While the political rumblings might not be as severe as the 7.2 on the Richter scale being experienced by those in Mexico, Shadow Home Secretary, Chris Grayling, must have felt more than a little quake in the pit of his stomach following publication of comments he made in private to the Centre For Policy Studies, a centre-right think tank.
He was referring to the case of a gay male couple turned away from a B&B on the grounds that the owner’s religious convictions meant she could not allow them to stay.
Mr Grayling expressed his personal view (in private to the committee but secretly recorded and sent to the Observer) that: "I think we need to allow people to have their own consciences” and “if it's a question of somebody who's doing a B&B in their own home, that individual should have the right to decide who does and who doesn't come into their own home."
Of course, technically at least, he is wrong as the Equality Act (Sexual Orientation) Regulations 2007 states no one should be refused goods or services on the grounds of their sexuality.
But, the law does not often allow for the concept of common sense or political point scoring.
The media has been full of what should really have been a non-story and the fact it has even gained such prominence I find to be more worrying than the actual incident at the B&B itself.
Most of us would have walked away from the experience with the attitude that ‘shit happens’ and booked into somewhere else that was more tolerant of our lifestyle and was run by someone with less hostile views.

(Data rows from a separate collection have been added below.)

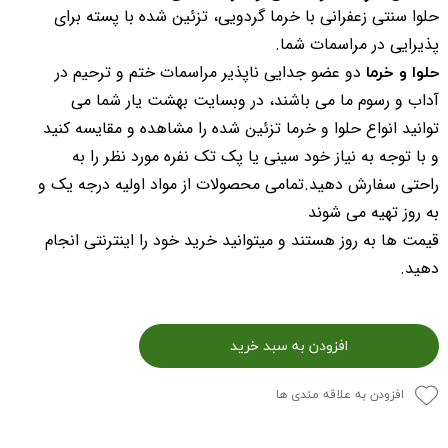
حلوا سنتی زعفرانی با خرما گردویی، تزئین شده با پسته
برای
پذیرایی در مراسمات شما.
حلوا و خرما
دو عضو جدایی ناپذیر مراسمات ختم و ترحیم در
آداب و رسوم ما می باشند، در وبسایت بهشت یار شما می
توانید انواع حلوا و خرما تزئین شده را مشاهده و مقایسه کنید
و با توجه به نیاز خود سینی یا پک تک نفره مورد نظر را به
راحتی سفارش دهید.تمامی محصولات از مواد اولیه درجه یک و
به روز تهیه می شوند
قیمت ها به روز هستند و میتوانید خرید خود را اینترنتی انجام
دهید.
افزودن به سبد خرید
افزودن به علاقه مندی ها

Nothing would ever have been heard of the story again.
However, the couple in question, who apparently felt "we were treated as lepers in the worst possible way." (is there a good way?) felt the need to report the B&B owner to the police and are considering suing “for a principle”.
And that is where 'politics' checked into the B&B and I became disturbed:
One of the couple is, apparently, leader of the Lib Dem group on his local council.
Stonewall the activist organisation promoting gay rights has warned:
"There are lots of gay people out there who are thinking about voting Conservative – many for the first time in their lives,"
"They will now be interrogating these issues much more thoroughly."
Did you spot the implied threat?
The Observer, a paper which would be outraged if a similarly dubious recording had been made by an agency of the state, seems to find it acceptable to print Mr Grayling’s personal views when they are not even shared by the party he represents.
We are in election year and we must remember everyone wants to ‘score a goal’ against the opposition, or position themselves into a better place on the field of play.
One thing is for certain. Legislation cannot force acceptability of what is still a minority (yes, shock horror, the gay community is still a minority), albeit vocal group of people.
Acceptability comes about by behaviour and example.
For me, the couple lost all sympathy when they were seen on yesterday’s news 'mugging' the camera while draped in each other’s arms. It was a show of carefully staged ‘affection’ making a political point too crass even for the Camerons or the Browns to attempt.
Perhaps, the situation was best summed up by Andrea Williams, the director of the Christian Legal Centre:
"It is vital in a diverse and free society that we truly tolerate one another's views."
That should be taken as a two way street!!